Aunque la Pirámide de la Luna sólo tiene 42 metros de altura, el desnivel del terreno hace que la plataforma superior se encuentre exactamente al mismo nivel que la pirámide de la luna con sus 64 metros de altura y 255 metros de base. Me asombro al pensar cómo consiguieron nivelar ambas plataformas y me intriga la precisión con la que está orientada la pirámide del sol de manera que permita al sol coincidir en el Cenit del centro de la pirámide los días 20 de mayo y 18 de Junio. Mientras los turistas suben con dificultad las escalinatas centrales, yo quedé absorto contemplando semejante estructura construida de adobe y recubierta de piedra. Si aún hoy, cuando todo adorno ha desaparecido, sigue siendo impresionante, ¡qué no sería cuando estaba recubierta de estuco y pintada con el mismo color carmesí que encontramos en otros lugares del recinto!

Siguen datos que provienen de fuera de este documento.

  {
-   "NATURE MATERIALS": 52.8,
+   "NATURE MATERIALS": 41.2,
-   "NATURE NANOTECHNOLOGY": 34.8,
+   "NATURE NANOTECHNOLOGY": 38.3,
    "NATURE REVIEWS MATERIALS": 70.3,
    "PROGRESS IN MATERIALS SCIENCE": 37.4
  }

Muy pronto, azuzado por el temor de no tener una segunda oportunidad, yo también me dispongo, pese al asma, a subir trabajosamente, peldaño a peldaño, hasta la primera plataforma de la Pirámide Lunar. Los escalones son altos y muy estrechos y me pregunto si esta dificultad no fue voluntariamente asumida por los primitivos constructores, de complexión más baja que la nuestra, como sacrificio y rito purificador en su ascenso para dialogar con los dioses.

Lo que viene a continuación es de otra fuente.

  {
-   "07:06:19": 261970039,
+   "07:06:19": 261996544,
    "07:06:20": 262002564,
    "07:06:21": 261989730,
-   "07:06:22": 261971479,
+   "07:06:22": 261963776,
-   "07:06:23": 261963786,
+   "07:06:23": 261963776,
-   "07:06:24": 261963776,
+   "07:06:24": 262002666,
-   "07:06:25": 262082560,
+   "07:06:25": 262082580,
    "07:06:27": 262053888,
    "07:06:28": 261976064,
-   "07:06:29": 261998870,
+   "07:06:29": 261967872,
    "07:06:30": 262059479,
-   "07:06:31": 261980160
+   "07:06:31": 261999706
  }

El monumento mejor conservado es la pirámide de Quetzalcoatl ( o de la serpiente emplumada) con gran cantidad de máscaras del mitológico animal rodeadas por imágenes referentes al agua. Hacia el final de la Calle de los Muertos, junto a la pirámide de la luna se encuentra el palacio de Quetzalpapalotl (mariposa) cuyas exquisitas tallas en piedra se conservan en óptimo estado.

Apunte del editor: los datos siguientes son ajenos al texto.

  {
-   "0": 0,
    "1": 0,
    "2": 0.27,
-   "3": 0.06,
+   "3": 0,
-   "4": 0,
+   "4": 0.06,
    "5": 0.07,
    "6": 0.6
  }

Hoy, nada o muy poco queda del esplendor de aquella civilización. Mientras permanecemos en esta vasta soledad invadida por las chumberas y los ágaves, no es fácil imaginar una ciudad de más de doscientos mil habitantes, que exportó su artesanía en la talla de la obsidiana y del jade mucho más allá de sus fronteras. La amplitud del terreno, el calor agobiante, me piden un esfuerzo y un recogimiento especial. Nuestras pequeñas victorias individuales, nuestros logros personales adquieren en este lugar su justa proporción.


Me siento sobrecogido por tanto misterio y me invade el sentido de la trascendencia y de la finitud de las civilizaciones y de sus obras. Antes de abandonar el recinto, escojo una pequeña talla en obsidiana de Quezalcioatl, que desde la repisa de una estantería parece observarme mientras escribo este relato y me hace sentir que habiendo pisado la tierra de los dioses, no hay relato posible capaz de librarme de su influjo.